The man who cut out his own appendix on isolated Antarctica trip
Published 05/05/2015 | 13:32
A Russian surgeon cut open his own abdomen and took out his appendix after falling ill in the Antarctic more than 50 years ago.
Surgeon Leonid Rogozov was part of the sixth Soviet Antarctic expedition, a team sent to the Antarctic wasteland to build a new base.
The Novolazarevskaya Station was up and running by the middle of February 1961 and the group set up camp to see out the winter months.
But Rogozov (aged 27 at the time) soon fell seriously ill and a strong pain developed down the side of his abdomen.
He soon realised, as the only doctor on the expedition, he would have to operate on himself.
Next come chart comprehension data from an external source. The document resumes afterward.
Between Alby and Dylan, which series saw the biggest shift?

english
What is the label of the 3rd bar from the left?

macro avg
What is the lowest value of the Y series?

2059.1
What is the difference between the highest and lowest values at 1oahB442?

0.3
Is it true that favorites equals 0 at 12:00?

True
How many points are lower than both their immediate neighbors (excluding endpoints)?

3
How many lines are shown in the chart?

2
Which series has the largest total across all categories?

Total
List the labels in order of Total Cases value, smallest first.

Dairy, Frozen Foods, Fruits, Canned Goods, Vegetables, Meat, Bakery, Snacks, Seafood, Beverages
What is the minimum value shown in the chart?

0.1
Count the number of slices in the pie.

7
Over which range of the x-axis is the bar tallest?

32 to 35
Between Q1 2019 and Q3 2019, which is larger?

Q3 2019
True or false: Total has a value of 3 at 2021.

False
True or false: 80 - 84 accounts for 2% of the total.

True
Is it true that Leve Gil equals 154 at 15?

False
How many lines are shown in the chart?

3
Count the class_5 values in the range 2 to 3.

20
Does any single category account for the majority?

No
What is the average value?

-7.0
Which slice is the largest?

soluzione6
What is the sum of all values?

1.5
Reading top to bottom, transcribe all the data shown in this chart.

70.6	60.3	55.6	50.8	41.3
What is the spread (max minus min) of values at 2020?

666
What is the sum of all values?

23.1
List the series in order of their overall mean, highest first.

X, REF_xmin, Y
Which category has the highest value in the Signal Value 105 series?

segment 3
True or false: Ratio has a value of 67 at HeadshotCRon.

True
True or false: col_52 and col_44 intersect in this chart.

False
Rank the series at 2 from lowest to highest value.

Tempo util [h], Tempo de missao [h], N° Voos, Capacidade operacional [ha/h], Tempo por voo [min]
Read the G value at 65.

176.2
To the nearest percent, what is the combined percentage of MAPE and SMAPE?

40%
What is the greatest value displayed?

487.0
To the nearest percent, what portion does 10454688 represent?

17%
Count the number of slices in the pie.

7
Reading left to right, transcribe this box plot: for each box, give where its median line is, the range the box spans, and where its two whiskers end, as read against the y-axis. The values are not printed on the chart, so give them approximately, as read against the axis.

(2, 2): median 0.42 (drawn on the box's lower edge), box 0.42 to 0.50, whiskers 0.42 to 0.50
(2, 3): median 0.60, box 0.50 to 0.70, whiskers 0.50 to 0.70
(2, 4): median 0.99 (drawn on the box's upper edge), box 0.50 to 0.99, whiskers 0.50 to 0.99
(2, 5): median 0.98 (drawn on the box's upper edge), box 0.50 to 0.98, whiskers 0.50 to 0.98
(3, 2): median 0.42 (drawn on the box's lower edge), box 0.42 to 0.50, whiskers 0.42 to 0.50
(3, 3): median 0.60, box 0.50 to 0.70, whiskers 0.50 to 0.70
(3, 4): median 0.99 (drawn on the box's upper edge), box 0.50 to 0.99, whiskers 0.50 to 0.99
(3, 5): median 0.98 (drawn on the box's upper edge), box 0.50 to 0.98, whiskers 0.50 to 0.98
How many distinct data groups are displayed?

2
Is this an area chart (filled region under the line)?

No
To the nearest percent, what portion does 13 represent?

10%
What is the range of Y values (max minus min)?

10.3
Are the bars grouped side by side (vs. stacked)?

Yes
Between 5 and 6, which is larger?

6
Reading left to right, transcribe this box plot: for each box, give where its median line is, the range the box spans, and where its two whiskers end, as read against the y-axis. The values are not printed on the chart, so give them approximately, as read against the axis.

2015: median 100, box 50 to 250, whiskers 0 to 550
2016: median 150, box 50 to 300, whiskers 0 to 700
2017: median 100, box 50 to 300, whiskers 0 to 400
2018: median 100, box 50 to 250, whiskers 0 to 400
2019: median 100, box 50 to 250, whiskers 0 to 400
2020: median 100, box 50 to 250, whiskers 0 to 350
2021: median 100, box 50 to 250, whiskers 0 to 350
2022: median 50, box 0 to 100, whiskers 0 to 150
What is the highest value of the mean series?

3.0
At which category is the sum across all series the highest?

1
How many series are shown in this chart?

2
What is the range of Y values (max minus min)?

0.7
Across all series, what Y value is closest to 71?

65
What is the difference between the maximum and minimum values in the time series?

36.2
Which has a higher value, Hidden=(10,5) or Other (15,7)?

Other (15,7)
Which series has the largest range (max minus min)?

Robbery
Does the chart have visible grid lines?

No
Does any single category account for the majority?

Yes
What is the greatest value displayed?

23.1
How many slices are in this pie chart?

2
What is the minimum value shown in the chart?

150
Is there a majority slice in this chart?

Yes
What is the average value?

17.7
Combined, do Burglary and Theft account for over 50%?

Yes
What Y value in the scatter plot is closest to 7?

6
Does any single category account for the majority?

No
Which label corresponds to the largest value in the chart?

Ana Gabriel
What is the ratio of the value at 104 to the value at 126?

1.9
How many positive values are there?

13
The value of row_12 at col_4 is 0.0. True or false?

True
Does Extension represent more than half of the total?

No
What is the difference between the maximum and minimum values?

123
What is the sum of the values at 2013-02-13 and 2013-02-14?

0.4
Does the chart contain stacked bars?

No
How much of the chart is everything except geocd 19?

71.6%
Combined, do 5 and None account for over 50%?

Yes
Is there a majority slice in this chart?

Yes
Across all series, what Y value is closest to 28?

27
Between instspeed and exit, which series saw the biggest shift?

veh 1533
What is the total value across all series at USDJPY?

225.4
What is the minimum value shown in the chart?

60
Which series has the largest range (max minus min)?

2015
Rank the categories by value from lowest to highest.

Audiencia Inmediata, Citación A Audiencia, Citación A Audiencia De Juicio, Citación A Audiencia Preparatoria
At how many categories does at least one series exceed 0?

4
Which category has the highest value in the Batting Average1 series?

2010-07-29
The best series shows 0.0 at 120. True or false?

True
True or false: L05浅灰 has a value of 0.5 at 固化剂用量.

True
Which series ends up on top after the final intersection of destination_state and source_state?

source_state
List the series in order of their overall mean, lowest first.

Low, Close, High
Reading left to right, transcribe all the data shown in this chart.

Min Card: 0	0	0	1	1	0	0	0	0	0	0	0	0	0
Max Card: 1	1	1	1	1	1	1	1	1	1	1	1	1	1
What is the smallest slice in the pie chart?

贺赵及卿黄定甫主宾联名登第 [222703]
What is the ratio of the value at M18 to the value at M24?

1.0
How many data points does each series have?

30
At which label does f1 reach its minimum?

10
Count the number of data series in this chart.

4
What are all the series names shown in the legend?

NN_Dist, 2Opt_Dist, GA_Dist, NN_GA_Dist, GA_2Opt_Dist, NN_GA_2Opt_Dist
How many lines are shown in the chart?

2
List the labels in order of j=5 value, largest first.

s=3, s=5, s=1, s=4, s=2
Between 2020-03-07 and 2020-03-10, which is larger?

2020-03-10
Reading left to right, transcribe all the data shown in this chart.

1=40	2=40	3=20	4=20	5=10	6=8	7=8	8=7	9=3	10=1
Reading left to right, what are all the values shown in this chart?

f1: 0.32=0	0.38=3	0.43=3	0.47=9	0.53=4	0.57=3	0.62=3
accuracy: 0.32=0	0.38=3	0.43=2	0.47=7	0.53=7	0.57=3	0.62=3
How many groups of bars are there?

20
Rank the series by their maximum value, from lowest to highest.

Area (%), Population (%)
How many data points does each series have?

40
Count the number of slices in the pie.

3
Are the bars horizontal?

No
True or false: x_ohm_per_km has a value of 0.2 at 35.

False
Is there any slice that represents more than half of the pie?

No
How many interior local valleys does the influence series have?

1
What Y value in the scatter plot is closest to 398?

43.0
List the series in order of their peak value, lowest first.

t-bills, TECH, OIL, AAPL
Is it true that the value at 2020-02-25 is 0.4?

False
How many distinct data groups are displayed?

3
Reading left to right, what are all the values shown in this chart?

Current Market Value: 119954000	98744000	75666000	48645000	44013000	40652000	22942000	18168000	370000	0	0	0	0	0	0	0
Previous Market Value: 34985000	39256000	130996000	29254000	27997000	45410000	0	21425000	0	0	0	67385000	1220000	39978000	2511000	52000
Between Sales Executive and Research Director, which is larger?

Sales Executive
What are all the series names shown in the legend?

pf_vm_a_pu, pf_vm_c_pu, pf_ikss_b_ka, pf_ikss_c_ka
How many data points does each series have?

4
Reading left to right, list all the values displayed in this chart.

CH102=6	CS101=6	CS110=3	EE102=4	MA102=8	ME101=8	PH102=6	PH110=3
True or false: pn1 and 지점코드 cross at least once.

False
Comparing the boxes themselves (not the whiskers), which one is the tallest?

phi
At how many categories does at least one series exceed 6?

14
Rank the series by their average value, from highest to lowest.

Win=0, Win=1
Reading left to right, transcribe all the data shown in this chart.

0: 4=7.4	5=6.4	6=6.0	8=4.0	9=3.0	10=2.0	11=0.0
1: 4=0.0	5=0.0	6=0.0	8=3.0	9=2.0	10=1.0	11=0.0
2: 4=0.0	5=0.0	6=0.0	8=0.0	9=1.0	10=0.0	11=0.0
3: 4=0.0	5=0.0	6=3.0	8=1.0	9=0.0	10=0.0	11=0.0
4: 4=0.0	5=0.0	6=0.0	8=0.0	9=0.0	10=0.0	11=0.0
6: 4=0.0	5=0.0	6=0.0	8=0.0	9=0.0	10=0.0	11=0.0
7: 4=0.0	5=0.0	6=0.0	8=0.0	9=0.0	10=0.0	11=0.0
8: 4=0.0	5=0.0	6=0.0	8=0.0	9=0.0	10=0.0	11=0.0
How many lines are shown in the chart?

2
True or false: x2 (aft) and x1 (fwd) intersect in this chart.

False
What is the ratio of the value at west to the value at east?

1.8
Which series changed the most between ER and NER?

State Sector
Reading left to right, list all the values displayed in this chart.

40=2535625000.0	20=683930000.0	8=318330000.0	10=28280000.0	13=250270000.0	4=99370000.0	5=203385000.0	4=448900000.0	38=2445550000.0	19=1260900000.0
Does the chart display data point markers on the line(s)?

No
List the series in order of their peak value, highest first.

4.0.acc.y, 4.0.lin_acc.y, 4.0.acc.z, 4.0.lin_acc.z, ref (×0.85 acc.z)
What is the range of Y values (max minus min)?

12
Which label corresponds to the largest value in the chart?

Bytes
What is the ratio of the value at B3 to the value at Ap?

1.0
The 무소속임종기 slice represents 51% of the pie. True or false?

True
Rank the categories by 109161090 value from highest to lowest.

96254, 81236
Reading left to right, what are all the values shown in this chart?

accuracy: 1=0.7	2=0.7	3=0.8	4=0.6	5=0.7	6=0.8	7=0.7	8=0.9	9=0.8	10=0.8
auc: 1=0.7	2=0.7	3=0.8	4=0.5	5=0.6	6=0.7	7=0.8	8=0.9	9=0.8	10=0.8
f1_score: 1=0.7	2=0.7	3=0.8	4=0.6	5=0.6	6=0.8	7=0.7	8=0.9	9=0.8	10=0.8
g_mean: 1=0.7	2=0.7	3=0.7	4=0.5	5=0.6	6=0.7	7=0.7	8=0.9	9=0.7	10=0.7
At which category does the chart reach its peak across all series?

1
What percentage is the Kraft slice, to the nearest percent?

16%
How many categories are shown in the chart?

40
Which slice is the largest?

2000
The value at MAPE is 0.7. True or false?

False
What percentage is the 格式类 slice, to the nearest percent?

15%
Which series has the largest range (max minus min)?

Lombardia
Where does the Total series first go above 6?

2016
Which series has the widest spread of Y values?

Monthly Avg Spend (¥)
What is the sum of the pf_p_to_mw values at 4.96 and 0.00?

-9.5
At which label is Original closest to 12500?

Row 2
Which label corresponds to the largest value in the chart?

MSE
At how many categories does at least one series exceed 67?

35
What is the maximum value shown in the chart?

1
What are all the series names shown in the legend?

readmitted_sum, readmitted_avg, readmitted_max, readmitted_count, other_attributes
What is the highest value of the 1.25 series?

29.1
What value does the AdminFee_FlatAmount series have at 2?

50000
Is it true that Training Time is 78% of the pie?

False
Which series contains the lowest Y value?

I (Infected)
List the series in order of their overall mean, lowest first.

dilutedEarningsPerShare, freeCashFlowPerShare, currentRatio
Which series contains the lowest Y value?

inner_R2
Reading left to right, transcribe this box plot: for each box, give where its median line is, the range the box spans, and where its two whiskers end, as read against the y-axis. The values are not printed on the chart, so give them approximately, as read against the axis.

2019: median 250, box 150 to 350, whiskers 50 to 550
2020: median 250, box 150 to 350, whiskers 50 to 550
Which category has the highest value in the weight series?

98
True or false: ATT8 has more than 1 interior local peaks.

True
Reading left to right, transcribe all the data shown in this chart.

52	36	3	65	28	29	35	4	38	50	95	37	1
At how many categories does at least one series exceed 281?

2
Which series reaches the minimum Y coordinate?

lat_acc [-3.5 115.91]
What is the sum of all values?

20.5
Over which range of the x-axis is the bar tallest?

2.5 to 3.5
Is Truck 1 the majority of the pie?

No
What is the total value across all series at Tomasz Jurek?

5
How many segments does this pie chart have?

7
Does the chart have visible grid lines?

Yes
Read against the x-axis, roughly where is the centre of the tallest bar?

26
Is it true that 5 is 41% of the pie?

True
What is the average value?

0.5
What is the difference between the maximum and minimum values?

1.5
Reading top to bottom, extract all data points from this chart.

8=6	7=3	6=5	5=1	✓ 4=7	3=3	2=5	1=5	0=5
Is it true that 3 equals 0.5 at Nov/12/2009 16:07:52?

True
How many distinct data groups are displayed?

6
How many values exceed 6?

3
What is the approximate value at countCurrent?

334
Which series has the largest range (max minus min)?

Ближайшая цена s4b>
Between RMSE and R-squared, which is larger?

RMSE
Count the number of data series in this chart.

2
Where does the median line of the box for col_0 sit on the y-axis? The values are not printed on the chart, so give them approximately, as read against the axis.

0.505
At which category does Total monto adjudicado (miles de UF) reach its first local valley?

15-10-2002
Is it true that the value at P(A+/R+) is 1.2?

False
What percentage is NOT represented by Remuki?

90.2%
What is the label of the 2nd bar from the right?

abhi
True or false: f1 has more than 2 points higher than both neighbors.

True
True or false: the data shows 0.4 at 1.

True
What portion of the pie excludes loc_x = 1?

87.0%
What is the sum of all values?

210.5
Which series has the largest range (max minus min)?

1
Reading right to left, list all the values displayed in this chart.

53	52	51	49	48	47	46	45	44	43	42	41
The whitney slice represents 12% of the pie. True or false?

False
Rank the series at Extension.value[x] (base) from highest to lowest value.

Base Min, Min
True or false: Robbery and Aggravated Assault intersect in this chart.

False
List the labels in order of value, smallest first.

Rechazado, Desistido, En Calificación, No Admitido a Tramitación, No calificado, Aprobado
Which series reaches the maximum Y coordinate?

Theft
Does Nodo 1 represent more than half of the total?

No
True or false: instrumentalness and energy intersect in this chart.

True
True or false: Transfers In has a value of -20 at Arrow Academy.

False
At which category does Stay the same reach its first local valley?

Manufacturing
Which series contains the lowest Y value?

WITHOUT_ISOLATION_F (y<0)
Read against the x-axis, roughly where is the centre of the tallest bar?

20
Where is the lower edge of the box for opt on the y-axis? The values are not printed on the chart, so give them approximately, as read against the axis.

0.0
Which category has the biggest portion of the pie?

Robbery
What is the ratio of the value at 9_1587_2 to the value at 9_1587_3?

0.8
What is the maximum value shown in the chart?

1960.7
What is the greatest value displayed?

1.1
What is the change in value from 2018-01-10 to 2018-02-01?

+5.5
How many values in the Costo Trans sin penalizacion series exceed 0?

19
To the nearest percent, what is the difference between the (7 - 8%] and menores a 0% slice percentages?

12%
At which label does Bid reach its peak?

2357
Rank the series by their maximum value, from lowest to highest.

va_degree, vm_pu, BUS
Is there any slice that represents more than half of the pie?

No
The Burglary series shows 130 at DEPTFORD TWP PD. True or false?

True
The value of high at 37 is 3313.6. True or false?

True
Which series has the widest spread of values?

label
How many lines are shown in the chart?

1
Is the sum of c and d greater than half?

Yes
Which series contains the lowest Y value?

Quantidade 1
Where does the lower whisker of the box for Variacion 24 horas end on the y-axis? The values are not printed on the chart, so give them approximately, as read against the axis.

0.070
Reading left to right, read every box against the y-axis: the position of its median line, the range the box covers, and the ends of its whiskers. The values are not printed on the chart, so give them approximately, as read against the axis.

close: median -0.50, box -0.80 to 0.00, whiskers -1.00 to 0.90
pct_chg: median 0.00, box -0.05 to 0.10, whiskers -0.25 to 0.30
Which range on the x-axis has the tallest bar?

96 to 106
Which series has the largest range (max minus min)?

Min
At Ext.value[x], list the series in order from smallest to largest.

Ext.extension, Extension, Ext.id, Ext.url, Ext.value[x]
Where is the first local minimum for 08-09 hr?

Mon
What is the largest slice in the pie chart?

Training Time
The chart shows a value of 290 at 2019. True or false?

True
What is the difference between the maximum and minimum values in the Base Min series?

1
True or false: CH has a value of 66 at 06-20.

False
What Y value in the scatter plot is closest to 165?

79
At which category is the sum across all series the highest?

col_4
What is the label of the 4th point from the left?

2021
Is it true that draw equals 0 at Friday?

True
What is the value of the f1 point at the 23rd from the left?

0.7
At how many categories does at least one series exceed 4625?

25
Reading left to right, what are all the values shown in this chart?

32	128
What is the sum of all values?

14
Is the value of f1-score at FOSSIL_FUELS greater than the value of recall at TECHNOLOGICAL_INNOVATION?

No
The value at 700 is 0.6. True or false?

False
"Being a surgeon, he had no difficulty in diagnosing acute appendicitis," his son, Vladislav told BBC World.
"It was a condition he'd operated on many times, and in the civilised world it's a routine operation. But unfortunately he didn't find himself in the civilised world - instead he was in the middle of a polar wasteland.
"He was confronted with a very difficult situation of life and death," he continued.
"He could wait for no help, or make an attempt to operate on himself"
Vladislav said his father's symptoms became increasingly worse as he considered his options.
"He had to open his own abdomen to take his intestines out," Vladislav said.
"He didn't know if that was humanly possible."
But Rogozov soon made the decision he would perform an auto-appendectomy rather than die not having tried anything.
In his diary, he wrote:
"It seems that I have appendicitis. I am keeping quiet about it, even smiling. Why frighten my friends?.
"I did not sleep at all last night. It hurts like the devil! A snow storm whipping through my soul, wailing like 100 jackals.
"Still no obvious symptoms that perforation is imminent, but an oppressive feeling of foreboding hangs over me… This is it… I have to think through the only possible way out - to operate on myself… It's almost impossible… but I can't just fold my arms and give up."
Rogozov organised his amateur medical team, including an engineer and the station’s meteorologist, and planned who would hold lamps, the mirror and the instruments.
"My poor assistants! At the last minute I looked over at them. They stood there in their surgical whites, whiter than white themselves," he wrote afterwards.
"I was scared too. But when I picked up the needle with the novocaine and gave myself the first injection, somehow I automatically switched into operating mode, and from that point on I didn't notice anything else."
Two hours later, with 25 second breaks every four-five minutes, the operation was complete.
Rogozov only took his antibiotics and rested after he instructed his staff how to wash all the surgical instruments.
He returned to work just two weeks later.